We all know the importance of establishing SMART goals. The same applies to data quality initiatives and should be a key feature of your data quality tool. Unless you are able to put a tangible, measurable definition of data quality, it cannot be actioned upon. We all know, however robust a process might be, unless its performance can be put on a scorecard and discussed in leadership meetings, no actions will take place.
Unlike business metrics like sales volume, revenue, margin, measuring data quality is not straight forward. For example, one data quality rule might be measuring the count of exceptions where the customer address is empty in the customer table. Another one could be measuring the integrity of shipment volume between ERP and Data Warehouse. How do you aggregate all the findings into a data quality score? The number of failed tests or number of exceptions is one way to do it albeit not as effective and generates more noise. It is almost like measuring sales performance by the number of sales orders rather than measuring by sales volume.

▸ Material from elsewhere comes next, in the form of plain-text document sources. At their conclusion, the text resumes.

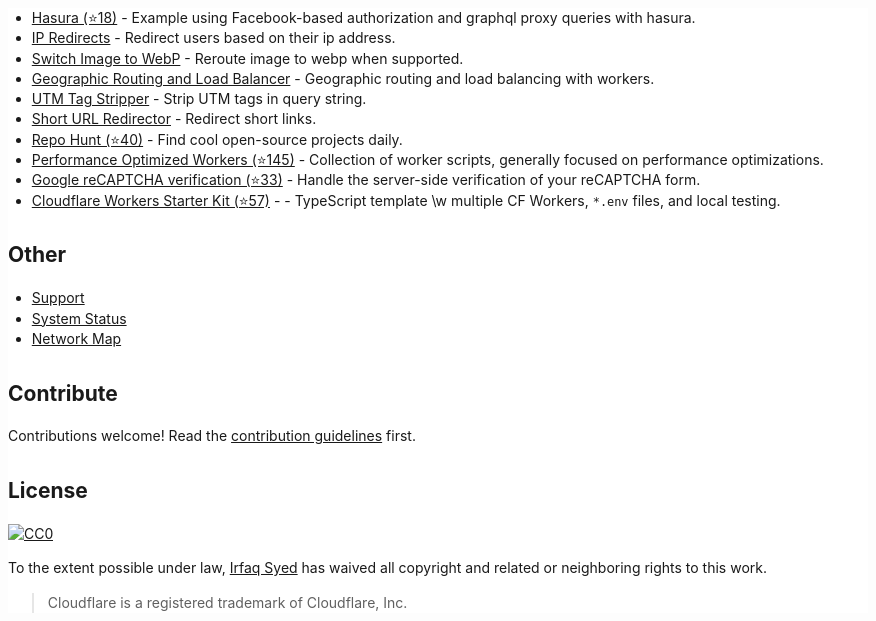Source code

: *   [Hasura (⭐18)](https://github.com/nathanwaters/hasura-cloudflare-worker) - Example using Facebook-based authorization and graphql proxy queries with hasura.
*   [IP Redirects](https://community.cloudflare.com/t/ip-redirects/18285) - Redirect users based on their ip address.
*   [Switch Image to WebP](https://github.com/vidaxl-com/cloudflare_webworkers/blob/master/examples/webp.js) - Reroute image to webp when supported.
*   [Geographic Routing and Load Balancer](https://community.cloudflare.com/t/geographic-routing-and-load-balancing-with-cloudflare-workers/21900) - Geographic routing and load balancing with workers.
*   [UTM Tag Stripper](https://community.cloudflare.com/t/strip-utm-query-string/47941) - Strip UTM tags in query string.
*   [Short URL Redirector](https://community.cloudflare.com/t/short-url-using-workers/39877) - Redirect short links.
*   [Repo Hunt (⭐40)](https://github.com/signalnerve/repo-hunt) - Find cool open-source projects daily.
*   [Performance Optimized Workers (⭐145)](https://github.com/pmeenan/cf-workers) - Collection of worker scripts, generally focused on performance optimizations.
*   [Google reCAPTCHA verification (⭐33)](https://github.com/HR/recaptcha-worker) - Handle the server-side verification of your reCAPTCHA form.
*   [Cloudflare Workers Starter Kit (⭐57)](https://github.com/kriasoft/cloudflare-starter-kit) -  - TypeScript template \w multiple CF Workers, `*.env` files, and local testing.

## Other

*   [Support](https://support.cloudflare.com)
*   [System Status](https://www.cloudflarestatus.com)
*   [Network Map](https://www.cloudflare.com/network)

## Contribute

Contributions welcome! Read the [contribution guidelines](https://github.com/irazasyed/awesome-cloudflare/blob/master/readme.md/contributing.md) first.

## License

[![CC0](https://mirrors.creativecommons.org/presskit/buttons/88x31/svg/cc-zero.svg)](https://creativecommons.org/publicdomain/zero/1.0)

To the extent possible under law, [Irfaq Syed](https://github.com/irazasyed) has waived all copyright and
related or neighboring rights to this work.

> Cloudflare is a registered trademark of Cloudflare, Inc.

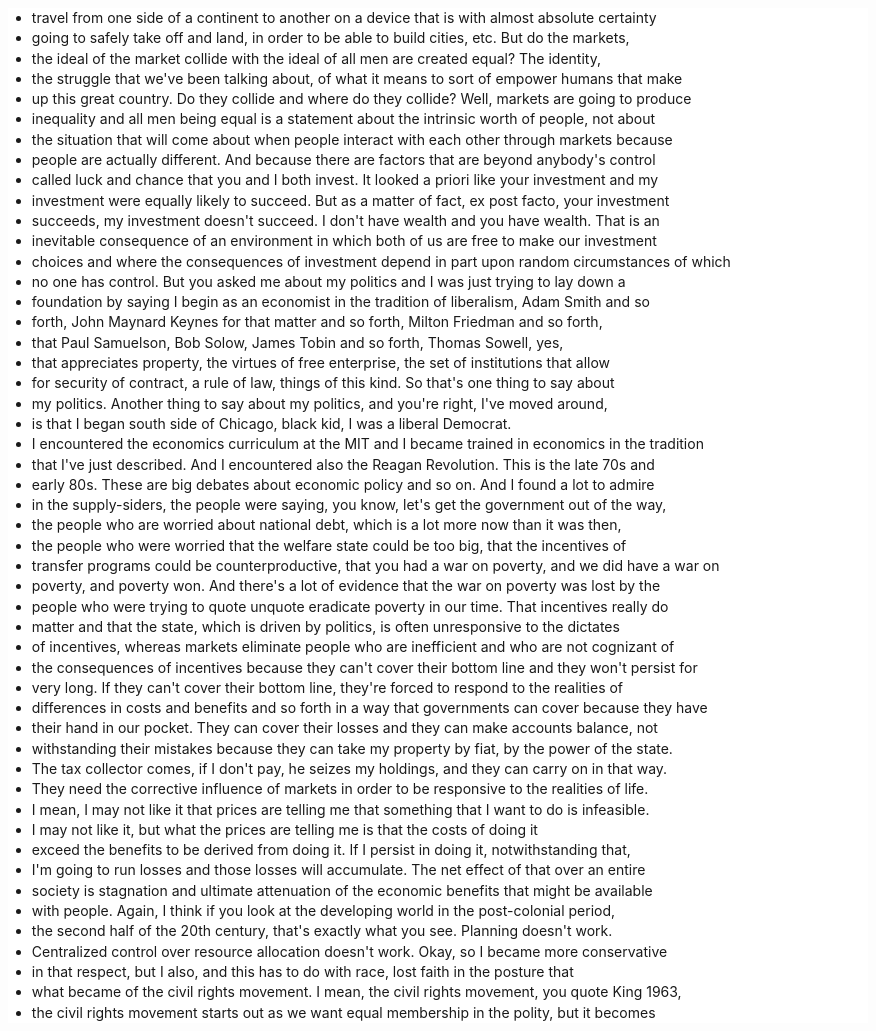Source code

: *  travel from one side of a continent to another on a device that is with almost absolute certainty
*  going to safely take off and land, in order to be able to build cities, etc. But do the markets,
*  the ideal of the market collide with the ideal of all men are created equal? The identity,
*  the struggle that we've been talking about, of what it means to sort of empower humans that make
*  up this great country. Do they collide and where do they collide? Well, markets are going to produce
*  inequality and all men being equal is a statement about the intrinsic worth of people, not about
*  the situation that will come about when people interact with each other through markets because
*  people are actually different. And because there are factors that are beyond anybody's control
*  called luck and chance that you and I both invest. It looked a priori like your investment and my
*  investment were equally likely to succeed. But as a matter of fact, ex post facto, your investment
*  succeeds, my investment doesn't succeed. I don't have wealth and you have wealth. That is an
*  inevitable consequence of an environment in which both of us are free to make our investment
*  choices and where the consequences of investment depend in part upon random circumstances of which
*  no one has control. But you asked me about my politics and I was just trying to lay down a
*  foundation by saying I begin as an economist in the tradition of liberalism, Adam Smith and so
*  forth, John Maynard Keynes for that matter and so forth, Milton Friedman and so forth,
*  that Paul Samuelson, Bob Solow, James Tobin and so forth, Thomas Sowell, yes,
*  that appreciates property, the virtues of free enterprise, the set of institutions that allow
*  for security of contract, a rule of law, things of this kind. So that's one thing to say about
*  my politics. Another thing to say about my politics, and you're right, I've moved around,
*  is that I began south side of Chicago, black kid, I was a liberal Democrat.
*  I encountered the economics curriculum at the MIT and I became trained in economics in the tradition
*  that I've just described. And I encountered also the Reagan Revolution. This is the late 70s and
*  early 80s. These are big debates about economic policy and so on. And I found a lot to admire
*  in the supply-siders, the people were saying, you know, let's get the government out of the way,
*  the people who are worried about national debt, which is a lot more now than it was then,
*  the people who were worried that the welfare state could be too big, that the incentives of
*  transfer programs could be counterproductive, that you had a war on poverty, and we did have a war on
*  poverty, and poverty won. And there's a lot of evidence that the war on poverty was lost by the
*  people who were trying to quote unquote eradicate poverty in our time. That incentives really do
*  matter and that the state, which is driven by politics, is often unresponsive to the dictates
*  of incentives, whereas markets eliminate people who are inefficient and who are not cognizant of
*  the consequences of incentives because they can't cover their bottom line and they won't persist for
*  very long. If they can't cover their bottom line, they're forced to respond to the realities of
*  differences in costs and benefits and so forth in a way that governments can cover because they have
*  their hand in our pocket. They can cover their losses and they can make accounts balance, not
*  withstanding their mistakes because they can take my property by fiat, by the power of the state.
*  The tax collector comes, if I don't pay, he seizes my holdings, and they can carry on in that way.
*  They need the corrective influence of markets in order to be responsive to the realities of life.
*  I mean, I may not like it that prices are telling me that something that I want to do is infeasible.
*  I may not like it, but what the prices are telling me is that the costs of doing it
*  exceed the benefits to be derived from doing it. If I persist in doing it, notwithstanding that,
*  I'm going to run losses and those losses will accumulate. The net effect of that over an entire
*  society is stagnation and ultimate attenuation of the economic benefits that might be available
*  with people. Again, I think if you look at the developing world in the post-colonial period,
*  the second half of the 20th century, that's exactly what you see. Planning doesn't work.
*  Centralized control over resource allocation doesn't work. Okay, so I became more conservative
*  in that respect, but I also, and this has to do with race, lost faith in the posture that
*  what became of the civil rights movement. I mean, the civil rights movement, you quote King 1963,
*  the civil rights movement starts out as we want equal membership in the polity, but it becomes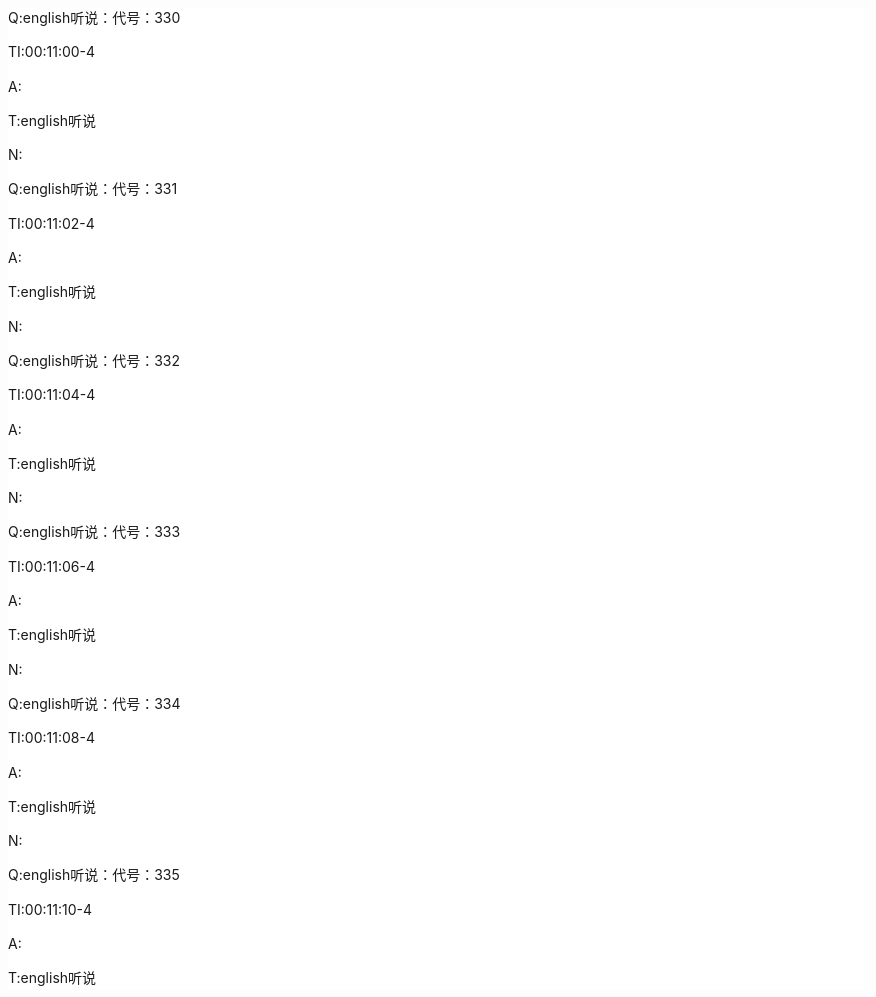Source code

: 
Q:english听说：代号：330

TI:00:11:00-4

A:

T:english听说

N: 



Q:english听说：代号：331

TI:00:11:02-4

A:

T:english听说

N: 



Q:english听说：代号：332

TI:00:11:04-4

A:

T:english听说

N: 



Q:english听说：代号：333

TI:00:11:06-4

A:

T:english听说

N: 



Q:english听说：代号：334

TI:00:11:08-4

A:

T:english听说

N: 



Q:english听说：代号：335

TI:00:11:10-4

A:

T:english听说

Look for data quality tools that are able to establish and aggregate a data quality score across multiple data quality rules. Some tools can create something called “cost of data quality”. But DvSum DataPARC (Profile, Audit, Review, and Comply) creates a unique and actionable data readiness score. This kind of metric allows aggregation across multiple data quality tests to come up with measurable data quality metrics.
DataPARC automatically calculates a readiness score for every type of data quality rule, whether it is a record level exception, aggregate volume exception, or integrity comparison of multiple data sources. This allows data owners, managers, and executives to align and track a single metric that measures the quality of data and helps drive continuous improvement.
Managers and Super-users are able to monitor the trend of readiness score over time to quantifiably measure the performance of the data quality initiative. They can also drill-down to determine which data owner, data source, or data sets are trending down or lagging behind and drive focused improvement actions.